I have a custom made butter dish. It sits on my counter, a beautiful and practical piece of pottery that I ordered while browsing Art & Roses, a local event at Julia Davis Park in Boise, Idaho, held the first Sunday of June. The exhibition had too many booths of wall art for my attention span, but when I arrived at Mud Pie Arts, I and my companion lingered a long time. Naturally, it was the eye-catching pottery that first drew us into the stall, but the genuine, comfortable friendliness of the proprietor, Patricia Sadler-Trainor, and her husband made the stop one-of-a-kind for the day.
There were rectangular platters, bowls of various sizes, vases, mugs, and… butter dishes with lids! However, the butter dishes for sale were only sized for one cube. I mentioned how much I liked them, except for the limited capacity and she offered to make her first two-cube butter dish. I paid the deposit, along with the purchase of a couple of other pieces for gifts, then began the rest of my summer.
A few weeks later, I received the phone call to go pick up my treasure. Patricia’s studio is located behind her house in the North End of Boise, with the entrance through a garden gate.
On the spur of the moment I had asked Natalie to come along with the camera. When we arrived, I asked Patricia if she would mind telling us a little about her business and art. The particular details of each business or craft are always fascinating to me.
Patricia loves to answer questions about her work. She patiently explained aspects of her processes, such as how many boxes of clay she buys at once to how she creates the textures. Her clay comes in boxes like these, which are the last few boxes of a much larger shipment:
She uses a potter’s wheel or a slab-roller, however, she may coil or weave the clay, depending on the desired product. If she has made flat sheets of clay with the slab-roller, she puts the clay around a form chosen from her shelves.
(wheel)
(slab-roller)
Her forms are hardened solids, themselves formed from such things as Styrofoam meat trays or whatever has potential.
Tools to press in texture can be anything from exotic designs from wood block stamps found at import stores to bubble wrap.
Besides paper bags full of powders (glaze ingredients to be weighed on a her triple beam scale), there are stacks of plastic gallon buckets, which looked like they had previously held ice cream, filled with mixed glazes. The work tables and benches are well supplied with brushes, scrappers, spatulas, and mallets. There are also tubs of clay scraps being soaked to bring them back to use.

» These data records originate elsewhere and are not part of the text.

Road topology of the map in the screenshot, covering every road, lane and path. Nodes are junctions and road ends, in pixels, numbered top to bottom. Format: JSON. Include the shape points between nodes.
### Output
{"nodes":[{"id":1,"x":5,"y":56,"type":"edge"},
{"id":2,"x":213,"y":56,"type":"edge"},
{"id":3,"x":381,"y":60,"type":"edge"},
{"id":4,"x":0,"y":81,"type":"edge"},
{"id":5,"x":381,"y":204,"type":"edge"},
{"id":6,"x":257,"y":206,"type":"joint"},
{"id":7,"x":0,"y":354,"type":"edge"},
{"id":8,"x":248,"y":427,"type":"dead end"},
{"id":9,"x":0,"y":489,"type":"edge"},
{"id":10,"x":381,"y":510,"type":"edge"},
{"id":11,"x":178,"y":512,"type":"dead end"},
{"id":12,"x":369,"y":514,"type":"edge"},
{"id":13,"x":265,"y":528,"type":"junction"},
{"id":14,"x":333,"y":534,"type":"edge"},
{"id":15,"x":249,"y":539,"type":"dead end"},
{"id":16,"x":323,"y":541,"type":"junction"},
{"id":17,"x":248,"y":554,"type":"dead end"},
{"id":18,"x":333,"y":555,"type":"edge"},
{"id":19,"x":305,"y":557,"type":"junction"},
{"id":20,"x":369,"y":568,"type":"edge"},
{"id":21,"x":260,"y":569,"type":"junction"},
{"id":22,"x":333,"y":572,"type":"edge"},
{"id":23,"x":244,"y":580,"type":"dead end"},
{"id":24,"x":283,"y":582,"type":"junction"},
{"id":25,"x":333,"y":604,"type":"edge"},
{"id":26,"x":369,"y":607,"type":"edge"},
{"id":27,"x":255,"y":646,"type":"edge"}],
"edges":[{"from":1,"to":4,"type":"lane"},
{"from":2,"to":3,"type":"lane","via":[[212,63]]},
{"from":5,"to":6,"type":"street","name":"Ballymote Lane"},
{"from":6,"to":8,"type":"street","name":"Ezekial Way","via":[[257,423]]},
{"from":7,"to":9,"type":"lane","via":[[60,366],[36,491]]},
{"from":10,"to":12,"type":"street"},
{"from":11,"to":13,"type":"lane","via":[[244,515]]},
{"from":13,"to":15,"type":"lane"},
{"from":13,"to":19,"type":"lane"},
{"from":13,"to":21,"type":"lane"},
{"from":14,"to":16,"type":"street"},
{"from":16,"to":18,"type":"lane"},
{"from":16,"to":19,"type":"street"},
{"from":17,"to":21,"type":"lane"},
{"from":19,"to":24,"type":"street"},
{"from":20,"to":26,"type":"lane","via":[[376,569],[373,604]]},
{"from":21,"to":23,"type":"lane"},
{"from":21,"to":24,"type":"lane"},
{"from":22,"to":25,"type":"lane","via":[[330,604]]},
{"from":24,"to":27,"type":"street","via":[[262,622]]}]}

We smiled to see the ubiquitous yogurt containers being reused, since we reuse them at our home for a variety of things.
That day there were not very many finished pieces to see because they were packed up to transport, but even her window sill was lovely to look at.
Below, she explains the textures and glazes of a finished bowl –
Here is the blue bowl one of my daughters received for her birthday a few days ago:
You can see more of Patricia’s work if you visit her website. There is also information about where she will be selling her creations, as well as information for other potters about her glazes. Here is one more view of MY butter dish so that you can get a closer look at the gorgeous blues and browns on the other side:
Patricia’s studio was plainly a well used, well loved studio, a place of reveling in her art and making items that people delight to buy. Anything purchased from her is classic now and a show piece to savor for years.